Nuno: I came up in a musical family anyways, you know, I was the youngest of 10 kids, and everybody played music. So, to do it for the rest of my life, I was always doing it slightly. I think it’s when, you know, when you start, when you, once you write your own songs and you start your first band together and you know, you do your first gig, you either kinda go hell yeah, this is me, or you’re like, nah, I don’t like it, and it was always like, yeah, this is it for me. So I knew at a very, very, very young age.
NUVO: What was it like when you first tasted success? Were you prepared for it?
Nuno: Of course not; you’re never prepared for it. It’s just a journey, you know, you go, and you’re doing it for the love of it really, you know, and as the stuff starts happening and you do, as the stuff starts happening and you do get a bit of success that way, then, then you start, you adapt to it, and it’s exciting, but it’s also hard on you in the sense of like people around you kind of changing but excited for you. Family looks at you different. It’s, like, one of the most exciting and hardest things at the same time,
NUVO: When you go out on the road now, how does it feel to play to the people that pretty much grew up with you?
Nuno: It’s great, man. It’s the greatest feeling in the world. If your music and songs connect with an audience and your lyrics are part of the soundtrack of their lives, that’s the main reason that keeps you going. That’s what it’s all about playing live, you know.
NUVO: Do you ever get tired of playing “More than Words?”
Nuno: No, I would never get tired of playing a song that everybody sings from front to back and actually has been a part of their lives and from weddings to proms to, you know, I don’t know, losing their virginity. I don’t know. I’ve heard of, I’ve heard it all. So, it’s great. It’s great that that, that’s connected, you know.
NUVO: How is the new record being received? When you play the new songs, are people into them?
Nuno: Actually, they are, surprisingly. Usually, when a band releases a new album, and it’s been a long time since the last one, they just wanna hear the old stuff. We’re actually getting a lot of people saying to play more of the new stuff. So that’s a good sign.

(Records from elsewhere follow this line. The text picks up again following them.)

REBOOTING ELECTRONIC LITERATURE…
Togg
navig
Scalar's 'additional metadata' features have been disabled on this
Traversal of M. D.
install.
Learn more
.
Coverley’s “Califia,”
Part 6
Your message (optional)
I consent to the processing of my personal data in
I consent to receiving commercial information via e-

We’re already doing six songs in the set from the new stuff, half of the album. So that’s a lot, and people are still asking for more. So that’s good. It’s a good sign.
NUVO: It’s rare to see a band return with something to say and be relevant after being away for so long. It’s a testament to your ability to write songs that appeal to people.
Nuno: Yeah. No. Listen, I agree. I think, when you do this if you’re gonna do it, you better be all in and passionate and still have something to say when you want. That’s what we made sure of. But what’s interesting is that we just didn’t expect this kind of reaction or this kind of love back. So it’s been really incredible, been really humbling and just like, super exciting, you know,
NUVO: It’s a weird combination, playing with Living Colour.
Nuno: It’s not a weird combination. If you listen to the sound, they’re a funky band. We’re a funky band. It’s actually one of the most perfect combinations that we’ve had on a tour. We always talked about doing this run because they’ve always had a funkier side. Extreme, as a rock band, always had a funkier side.
NUVO: What can we look forward to at the show?
Nuno: Oh my God, dude. What do you want us to do? You want us to like, pull a rabbit out of a hat? You can look forward to a live fucking band. A great band that’s gonna blow the fucking roof off the place and play the songs that we’ve been playing for 35-40 years. I don’t think you have much to look forward to other than that.